Sources told CricBlogger that from 1998 to 2011, Dravid did not charge a single penny from leading cricket equipment manufacturer Sanspareils Greenlands (SG). While he had a primary bat sponsorship deal with an FMCG company, he continued to use an SG bat, carrying the familiar round SG logo at the bottom of the spine and SG stickers on the edges.
Sources also said that Dravid used SG’s protective gear — pads, gloves, inners and thigh guards — without accepting any endorsement fee from the company.
It was an era when players were beginning to cash in heavily on commercial deals. For instance, MS Dhoni earned around ₹4 crore annually through equipment, apparel and footwear endorsements.
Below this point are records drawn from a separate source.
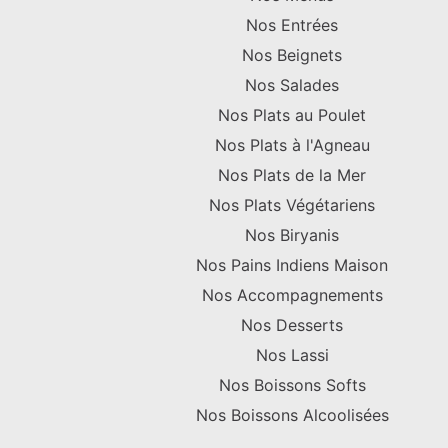
Nos Entrées
Nos Beignets
Nos Salades
Nos Plats au Poulet
Nos Plats à l'Agneau
Nos Plats de la Mer
Nos Plats Végétariens
Nos Biryanis
Nos Pains Indiens Maison
Nos Accompagnements
Nos Desserts
Nos Lassi
Nos Boissons Softs
Nos Boissons Alcoolisées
Dravid, however, turned down lucrative offers, including some worth five times more than his existing arrangements with two sponsors, and remained loyal to SG.
The reason was simple: Dravid believed SG made the best bats for the demands of international cricket. For a batsman whose reputation was built on marathon innings and unwavering consistency, performance mattered more than the size of the cheque.
“Generally, top players have combined equipment deals with bat manufacturers, tyre companies and other brands, while many are also compensated separately for using soft-leather gear from companies like SG. But Dravid was a class apart,” a source said.
It is also learnt that Dravid began receiving some payment from SG after the company started prominently displaying its logos on his equipment in 2011, and continued to do so until the end of his IPL career. Even then, the money he earned from SG over those five years was significantly less than what he could have made in just a couple of years elsewhere. Such was Dravid’s commitment to quality over commercial gain.